Как же сюда попал Гонзо? Последний раз, когда я видел Г. В. Любича, он направлялся в коммерческий банк с грозной аббревиатурой в названии, где его жалованье измерялось бы цифрой с телефонный номер (через пять лет – включая код города). И тут Гонзо Вильям Любич выскакивает из-за ящика, как черт из табакерки! Откуда он знает Ронни Чжана? Ответы я получаю за кружкой свежего пива и тарелкой соленых наггетсов, обжаренных в насыщенном жире. У Гонзо есть форма, но точное название его подразделения засекречено. Гонзо тоже проходит подготовку, хотя готовят его к выполнению более прямых и военных задач, нежели те, что генерал Копсен припас для меня. Гонзо рассказывает, как, проведя три недели на новой работе, он подумал: «Если так пойдет и дальше, в пятьдесят пять меня найдут голым под двумя секретаршами, с лимоном во рту и ногами, привязанными к столбикам кровати, а сам я буду мертвый и толстый, и никто не станет по мне горевать, кроме робкой соседки, которая всегда меня любила, но боялась признаться и которая могла бы спасти меня от самого себя, но не спасла».
Если следовать этой странной логике, то неудивительно, что Гонзо выбрал военную службу, да не где-нибудь, а в войсках особого назначения, обстряпывающих грязные делишки во благо тех, кто никогда об этом не узнает.

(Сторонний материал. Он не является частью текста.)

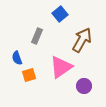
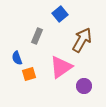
orange square: moved 1 px up
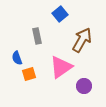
gray rectangle: rotated 35 degrees counterclockwise
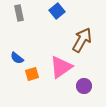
blue square: moved 3 px left, 3 px up
gray rectangle: moved 18 px left, 23 px up
blue semicircle: rotated 32 degrees counterclockwise
orange square: moved 3 px right
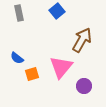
pink triangle: rotated 15 degrees counterclockwise
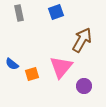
blue square: moved 1 px left, 1 px down; rotated 21 degrees clockwise
blue semicircle: moved 5 px left, 6 px down
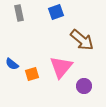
brown arrow: rotated 100 degrees clockwise
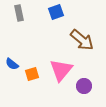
pink triangle: moved 3 px down
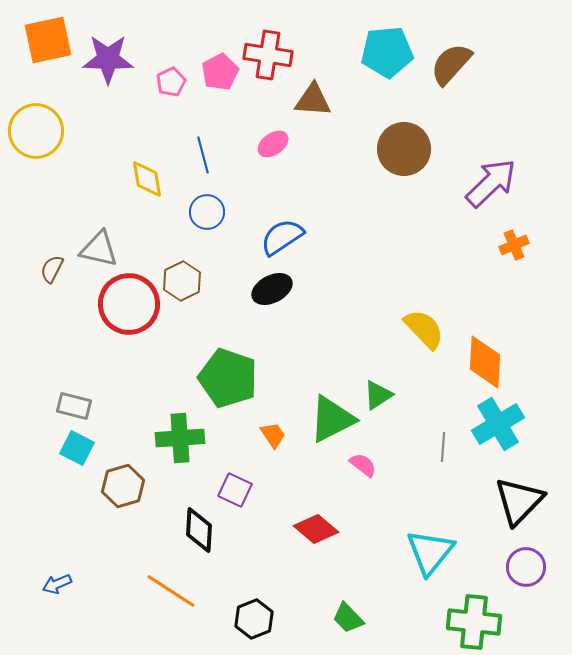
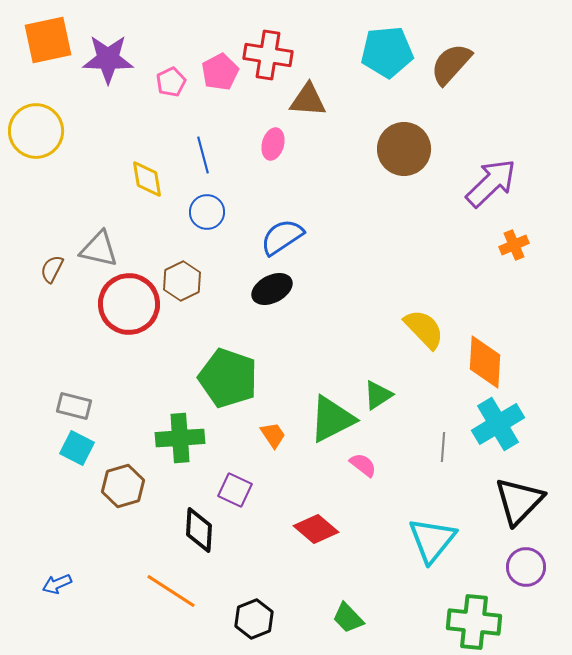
brown triangle at (313, 100): moved 5 px left
pink ellipse at (273, 144): rotated 40 degrees counterclockwise
cyan triangle at (430, 552): moved 2 px right, 12 px up
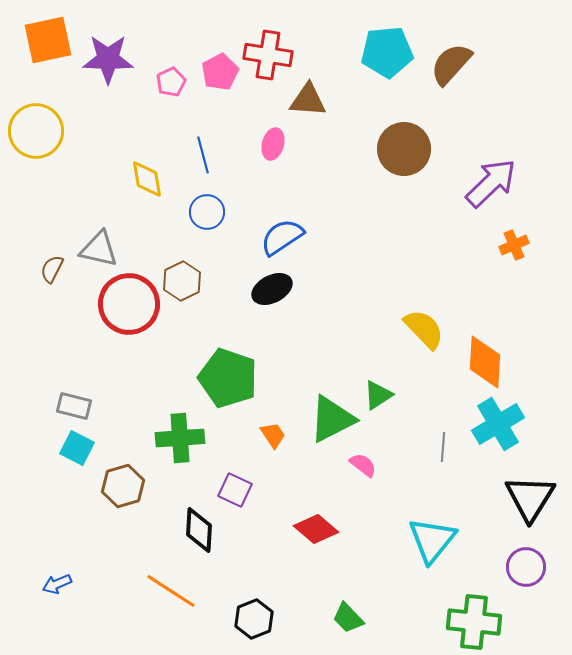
black triangle at (519, 501): moved 11 px right, 3 px up; rotated 12 degrees counterclockwise
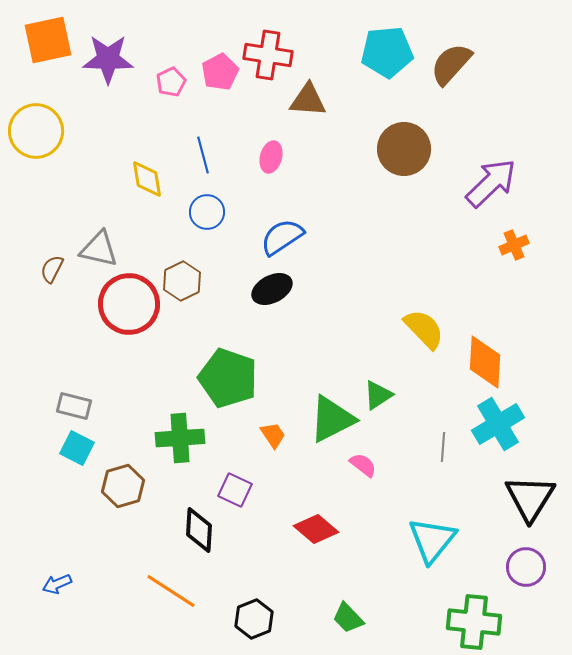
pink ellipse at (273, 144): moved 2 px left, 13 px down
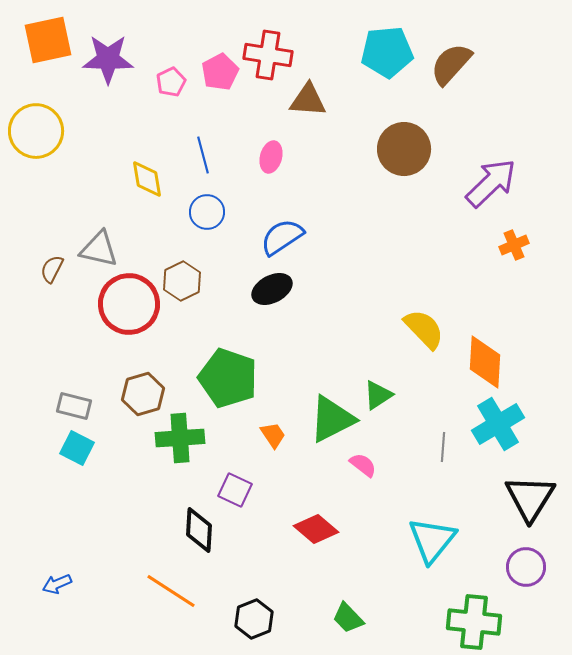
brown hexagon at (123, 486): moved 20 px right, 92 px up
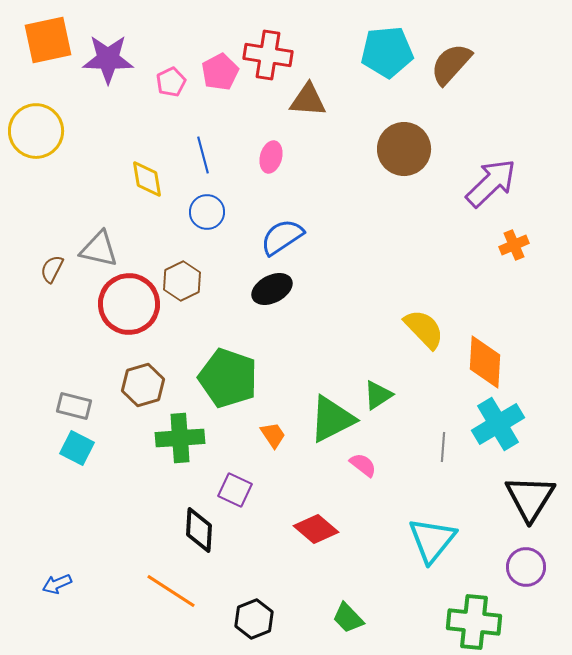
brown hexagon at (143, 394): moved 9 px up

Гонзо не стал бы простым рядовым, хоть тресни. Он может быть только Таинственным Странником, вершащим правосудие в темных переулках этого мира.
Он покупает нам по второй кружке и отказывается продолжать разговор, потому что еще ничего не добился, а только учится. Гонзо ненавидит говорить о будущем, ведь так ему приходится признать, что он – всего лишь новобранец.
Лично я никаких стриптизерш тем вечером не запомнил. Гонзо наутро клянется, что их были десятки.
Серо-коричневая земля и зеленые склоны гор; туманный воздух. Вдалеке одно из озер Аддэ испаряется на жаре. Когда ветер дует оттуда, пахнет водой и дизельным топливом. Апатично меняя направление, он приносит с Катир ароматы хвои и каких-то цветов. Но откуда бы ни дул ветер, в моей палатке прохладнее не становится, одиночество тоже не отступает – я не пойми где, среди сотен других палаток и людей, которым так же одиноко.
Мы на родине Фримана ибн Соломона; гора оружия, по поводу которой он так сокрушался, оказалась вулканом. Страна перестала быть Аддэ-Катиром – теперь ее чаще называют Выборной Ареной, подразумевая, что кто-то сейчас принимает важные решения. Однако вопрос этот чрезвычайно спорный.
В далеком прошлом, которое можно назвать Золотыми Днями Войны, сеять хаос и разрушение среди соседей (единственных людей, среди которых вы могли сеять хаос и разрушение) было делом нехитрым. Вы – Король – показывали пальцем на ближайшую страну и говорили: «Хочу эту!» Ваши вассалы – преданные сподвижники с выдающимися весом и мускулатурой, но не мозгами – отвечали: «Да, повелитель» или иногда «А мне какая польза?» – но в большинстве случаев ехали и жгли, грабили, зверски убивали и громили до тех пор, пока ваши владения не пополнялись сотней-другой квадратных миль лесов и полей, или вас не бросали в тюрьму дикари другой соседней страны с целью нежно шепнуть вам на ушко пару слов о политической агрессии. Иными словами, все решалось в частном порядке, и ни у кого не возникало вопросов, кто развязал войну, – этот человек носил очень дорогую шапку и сидел в самой красивой комнате большого каменного дома.
Отличие современных войн заключается в том, что никто якобы не хочет принимать в них участие. Нас сталкивают друг с другом, как вооруженных до зубов пингвинов на плавучей льдине. Любая речь на эту тему начинается с того, как неприятна и прискорбна сама идея войны. Война не может быть законной или полезной. В ней нет нужды. Мы должны ее избежать. Сразу за этим гордым заявлением следует ряд околичностей, полуправд и риторических недомолвок, из которых ясно следует, что мы идем на войну, но не по-настоящему, потому что воевать не хочется и нельзя, и в действительности это будут гиперожесточенные мирные условия, где станут умирать люди. Мы идем на не-войну.
Первые раскаты не-войны послышались около года назад, когда я только пришел в Проект «Альбумин» и учился крошить автомобили. Эрвин Мохандер Кумар, приапический президент Аддэ-Катира и шестерка в международной финансовой системе, не выполнил обязательств, касающихся национального долга. Ходили слухи, будто последнюю сотню миллионов с Аддэ-Катирского счета он потратил на то, чтобы на три года вперед оплатить услуги всех сотрудниц одного знаменитого голландского борделя. Теперь мировое сообщество признает, что Эрвину Кумару нельзя доверить даже собаку, не то что страну. Это очевидно всем.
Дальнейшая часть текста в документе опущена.